Но Вольфганг долго не мог успокоиться.
— Будьте осторожны, Гляйхен, — попросил он. — Вы не знаете всего коварства гестапо. Самый ничтожный промах — и голова с плеч! Тогда и с «Неизвестным солдатом» будет покончено.
— Это-то я знаю! — засмеялся Гляйхен и задумчиво добавил: — Представляете вы себе, сколько сейчас в стране людей, ведущих подпольную борьбу? Нет, не представляете? Сотни и сотни. А что знает об этом мир? Ничего. Что знает мир о десятках тысяч людей, которые гибнут в тюрьмах? Ничего. Разве что изредка в газете промелькнет коротенькая заметка, что тот или другой застрелен при попытке к бегству. Больше нам ничего не сообщают. Но мы, профессор, знаем! Этот застреленный — один из неподкупных, один из непримиримых.
— Не будем терять надежды, Гляйхен, — ответил Вольфганг и достал из шкафа еще одну бутылку. — Нам еще рано впадать в уныние. Выпьем за лучшее будущее!
— За лучшее будущее!
Оба молчали, прислушиваясь к порывам ветра. Время от времени на чердаке раздавался треск или где-то в саду откалывался сук и глухо ударялся о землю.
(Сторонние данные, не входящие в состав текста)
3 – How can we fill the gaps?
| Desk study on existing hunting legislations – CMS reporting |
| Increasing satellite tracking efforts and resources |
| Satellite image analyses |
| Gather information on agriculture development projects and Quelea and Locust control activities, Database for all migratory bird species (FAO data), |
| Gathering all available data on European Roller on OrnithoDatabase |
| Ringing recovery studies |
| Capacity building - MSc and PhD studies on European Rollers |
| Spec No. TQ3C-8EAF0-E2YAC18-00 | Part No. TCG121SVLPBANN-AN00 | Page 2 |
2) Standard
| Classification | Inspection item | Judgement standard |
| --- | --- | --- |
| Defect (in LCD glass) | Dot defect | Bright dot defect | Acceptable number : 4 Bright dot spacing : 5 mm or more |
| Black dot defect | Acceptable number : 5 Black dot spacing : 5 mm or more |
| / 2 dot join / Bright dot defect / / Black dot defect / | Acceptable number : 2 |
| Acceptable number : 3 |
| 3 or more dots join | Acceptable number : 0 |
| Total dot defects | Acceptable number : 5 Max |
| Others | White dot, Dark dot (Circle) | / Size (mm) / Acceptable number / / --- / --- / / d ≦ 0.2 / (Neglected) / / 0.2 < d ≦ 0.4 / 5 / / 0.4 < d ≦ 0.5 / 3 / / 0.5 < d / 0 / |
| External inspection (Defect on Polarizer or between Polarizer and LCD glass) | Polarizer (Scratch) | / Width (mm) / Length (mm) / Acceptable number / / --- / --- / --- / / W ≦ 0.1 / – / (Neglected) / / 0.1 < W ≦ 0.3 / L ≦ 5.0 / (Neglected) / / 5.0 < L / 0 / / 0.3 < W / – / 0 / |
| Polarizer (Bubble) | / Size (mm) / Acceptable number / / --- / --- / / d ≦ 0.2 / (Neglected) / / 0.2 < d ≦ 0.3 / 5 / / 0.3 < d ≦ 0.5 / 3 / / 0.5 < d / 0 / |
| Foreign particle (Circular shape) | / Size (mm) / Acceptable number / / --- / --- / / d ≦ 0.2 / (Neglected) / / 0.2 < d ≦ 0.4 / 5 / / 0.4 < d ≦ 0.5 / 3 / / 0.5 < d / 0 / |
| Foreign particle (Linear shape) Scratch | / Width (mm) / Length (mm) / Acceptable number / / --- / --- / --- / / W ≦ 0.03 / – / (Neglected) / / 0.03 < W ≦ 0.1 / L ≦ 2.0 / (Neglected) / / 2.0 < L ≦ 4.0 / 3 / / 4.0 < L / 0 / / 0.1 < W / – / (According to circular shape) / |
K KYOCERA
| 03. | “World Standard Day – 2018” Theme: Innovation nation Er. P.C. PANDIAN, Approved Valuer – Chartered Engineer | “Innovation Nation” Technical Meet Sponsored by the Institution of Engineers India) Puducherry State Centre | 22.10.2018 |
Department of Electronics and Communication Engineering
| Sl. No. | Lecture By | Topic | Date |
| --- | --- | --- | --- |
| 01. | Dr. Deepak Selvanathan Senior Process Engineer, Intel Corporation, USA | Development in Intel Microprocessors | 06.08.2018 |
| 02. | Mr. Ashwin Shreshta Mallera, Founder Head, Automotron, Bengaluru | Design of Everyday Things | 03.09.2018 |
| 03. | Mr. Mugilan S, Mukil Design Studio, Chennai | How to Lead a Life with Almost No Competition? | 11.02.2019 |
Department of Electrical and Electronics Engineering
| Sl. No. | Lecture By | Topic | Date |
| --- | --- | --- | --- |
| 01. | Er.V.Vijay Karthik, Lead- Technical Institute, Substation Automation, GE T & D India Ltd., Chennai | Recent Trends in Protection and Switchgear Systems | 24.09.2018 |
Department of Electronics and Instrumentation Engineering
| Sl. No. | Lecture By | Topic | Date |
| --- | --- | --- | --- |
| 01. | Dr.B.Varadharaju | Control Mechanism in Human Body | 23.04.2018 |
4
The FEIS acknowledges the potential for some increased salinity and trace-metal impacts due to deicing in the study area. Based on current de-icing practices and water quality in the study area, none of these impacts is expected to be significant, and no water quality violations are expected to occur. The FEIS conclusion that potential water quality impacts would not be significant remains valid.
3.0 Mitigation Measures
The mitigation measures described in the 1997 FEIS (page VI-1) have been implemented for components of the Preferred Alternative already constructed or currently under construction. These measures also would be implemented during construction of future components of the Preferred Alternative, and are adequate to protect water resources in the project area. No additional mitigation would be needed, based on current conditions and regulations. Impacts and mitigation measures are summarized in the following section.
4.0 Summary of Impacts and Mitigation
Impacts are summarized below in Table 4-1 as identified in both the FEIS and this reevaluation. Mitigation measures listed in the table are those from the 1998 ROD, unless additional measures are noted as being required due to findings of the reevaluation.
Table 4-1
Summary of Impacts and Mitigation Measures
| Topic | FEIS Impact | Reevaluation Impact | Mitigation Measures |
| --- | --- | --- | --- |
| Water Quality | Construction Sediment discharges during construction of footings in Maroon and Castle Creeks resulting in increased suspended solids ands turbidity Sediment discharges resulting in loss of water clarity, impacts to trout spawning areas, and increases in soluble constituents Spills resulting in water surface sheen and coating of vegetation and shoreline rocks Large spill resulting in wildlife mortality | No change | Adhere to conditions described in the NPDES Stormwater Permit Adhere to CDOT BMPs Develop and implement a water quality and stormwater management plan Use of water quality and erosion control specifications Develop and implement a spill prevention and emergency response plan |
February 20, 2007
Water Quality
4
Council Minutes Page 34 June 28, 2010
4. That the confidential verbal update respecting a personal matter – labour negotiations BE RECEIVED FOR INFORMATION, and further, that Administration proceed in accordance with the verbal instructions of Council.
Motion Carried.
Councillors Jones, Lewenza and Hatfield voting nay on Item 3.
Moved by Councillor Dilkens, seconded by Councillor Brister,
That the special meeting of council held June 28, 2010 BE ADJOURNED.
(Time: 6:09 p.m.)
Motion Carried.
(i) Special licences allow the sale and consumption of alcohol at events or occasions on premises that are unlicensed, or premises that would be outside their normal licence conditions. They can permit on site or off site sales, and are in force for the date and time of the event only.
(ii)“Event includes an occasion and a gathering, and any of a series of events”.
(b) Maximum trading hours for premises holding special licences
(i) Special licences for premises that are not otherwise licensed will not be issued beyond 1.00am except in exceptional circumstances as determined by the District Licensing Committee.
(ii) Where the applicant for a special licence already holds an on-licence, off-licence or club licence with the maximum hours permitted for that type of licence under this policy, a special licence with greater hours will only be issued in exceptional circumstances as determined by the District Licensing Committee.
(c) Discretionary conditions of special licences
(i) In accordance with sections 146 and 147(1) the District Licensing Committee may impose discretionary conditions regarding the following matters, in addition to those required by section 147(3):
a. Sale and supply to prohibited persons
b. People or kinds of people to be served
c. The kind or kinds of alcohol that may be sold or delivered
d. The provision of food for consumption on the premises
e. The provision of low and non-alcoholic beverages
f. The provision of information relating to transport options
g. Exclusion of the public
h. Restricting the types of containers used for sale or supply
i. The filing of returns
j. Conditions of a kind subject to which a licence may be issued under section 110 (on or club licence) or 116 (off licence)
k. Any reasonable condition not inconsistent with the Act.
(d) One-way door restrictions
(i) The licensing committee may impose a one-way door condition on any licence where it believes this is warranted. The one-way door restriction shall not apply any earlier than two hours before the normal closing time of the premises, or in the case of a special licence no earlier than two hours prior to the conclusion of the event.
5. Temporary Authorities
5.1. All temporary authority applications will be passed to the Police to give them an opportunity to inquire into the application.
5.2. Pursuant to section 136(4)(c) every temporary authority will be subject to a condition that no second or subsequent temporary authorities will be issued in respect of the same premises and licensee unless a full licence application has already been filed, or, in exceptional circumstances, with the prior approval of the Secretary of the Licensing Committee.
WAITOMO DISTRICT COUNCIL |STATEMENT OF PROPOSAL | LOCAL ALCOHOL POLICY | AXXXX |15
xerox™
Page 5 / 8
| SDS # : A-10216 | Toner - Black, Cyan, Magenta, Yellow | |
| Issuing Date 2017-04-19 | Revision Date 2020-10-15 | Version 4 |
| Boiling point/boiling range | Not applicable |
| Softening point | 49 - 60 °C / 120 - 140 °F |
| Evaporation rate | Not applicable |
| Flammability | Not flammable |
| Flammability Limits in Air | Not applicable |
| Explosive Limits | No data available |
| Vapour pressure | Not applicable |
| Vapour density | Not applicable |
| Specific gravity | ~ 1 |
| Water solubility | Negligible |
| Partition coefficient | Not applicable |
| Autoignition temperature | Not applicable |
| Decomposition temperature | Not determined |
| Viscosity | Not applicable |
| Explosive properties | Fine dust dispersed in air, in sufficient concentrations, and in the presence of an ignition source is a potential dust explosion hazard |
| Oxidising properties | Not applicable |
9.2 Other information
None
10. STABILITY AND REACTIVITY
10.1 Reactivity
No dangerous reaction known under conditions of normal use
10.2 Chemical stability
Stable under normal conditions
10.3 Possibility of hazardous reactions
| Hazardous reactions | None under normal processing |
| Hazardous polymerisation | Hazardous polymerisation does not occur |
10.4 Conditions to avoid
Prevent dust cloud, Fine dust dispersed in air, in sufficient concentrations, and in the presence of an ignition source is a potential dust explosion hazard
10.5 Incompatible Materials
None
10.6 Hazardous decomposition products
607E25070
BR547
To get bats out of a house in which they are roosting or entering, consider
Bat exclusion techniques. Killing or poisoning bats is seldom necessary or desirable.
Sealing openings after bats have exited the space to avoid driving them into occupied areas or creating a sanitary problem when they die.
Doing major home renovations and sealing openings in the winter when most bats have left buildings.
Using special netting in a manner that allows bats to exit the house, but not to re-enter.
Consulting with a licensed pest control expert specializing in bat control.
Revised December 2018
Гляйхен сидел, мрачно глядя в пространство. Иногда он отпивал глоток вина и снова смотрел в пол. Наконец он заговорил:
— Одно только мне неясно, профессор. Почему демократические страны не порвали всякие сношения с этим королем мошенников сразу после того, как он ввел войска в Рейнскую область? Почему? Их протеста было бы достаточно! Им-то ведь были известны скандальные подробности поджога рейхстага, о которых ничего не знал немецкий народ, о которых не знает и поныне! Они знали, что в Германии власть захватили преступники. Почему они не предостерегли немецкий народ? Почему позволили ему слепо ринуться навстречу гибели? Теперь они денно и нощно говорят о гуманности и человечности. В глубине души они ведь были убеждены, что этот король мошенников ввергнет Германию в пропасть! Или они хотели уничтожения Германии? Выходит, что так! Вот чего я не понимаю, профессор!